The synthetic data has been saved to to data.txt. The following code will plot the synthetic data:

with open('data.txt', 'r') as f: 
    red,lum= np.loadtxt(f, usecols=(0,1), unpack=True)
print('total number:',red.size)    
zs=np.linspace(0.05,6)
ls=f_lim(zs)
plt.figure(figsize=(8,6)) 
ax=plt.axes([0.1,0.1, 0.85, 0.85])
ax.tick_params(direction='in', top=True, right=True, labelsize=12)
plt.plot(zs,ls,'-.',color=(1.0,0.0,0.0),linewidth=2.5, label=r'$f_{\mathrm{lim}}(z)$')      
plt.plot(red,lum,'.',ms=1.2,color=(0.0,0.0,0.0),label='simulated data',alpha=0.4)
ax.legend(fontsize=12,loc='lower right')
plt.show()
total number: 7873
../_images/29af21ae764271b373ff8af6c12324a6aabe6cd5a68cdbe3e7b030f602d20c5e.png

Apply kdeLF to the simulated sample

Set the range of redshift. Generally we let Z1 be slightly less than the minimum redshift of sample, and Z2 be slightly greater than the maximum redshift:

print(min(red),max(red))
==============================
Required work. According to the excerpt on plotting synthetic data for kdeLF, how should Z1 generally be set?

Data extract.
==============================
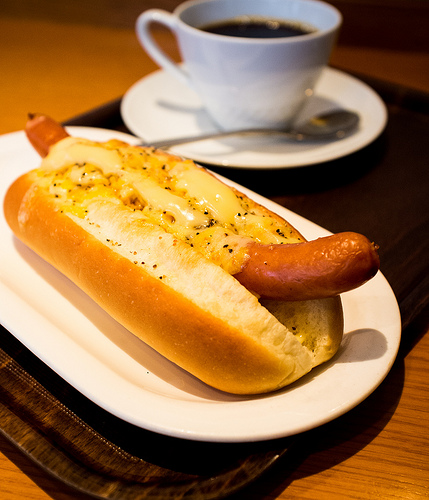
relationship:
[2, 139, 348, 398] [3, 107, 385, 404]
roll for hot dog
==============================
Exercise answer. Slightly less than the minimum redshift of the sample.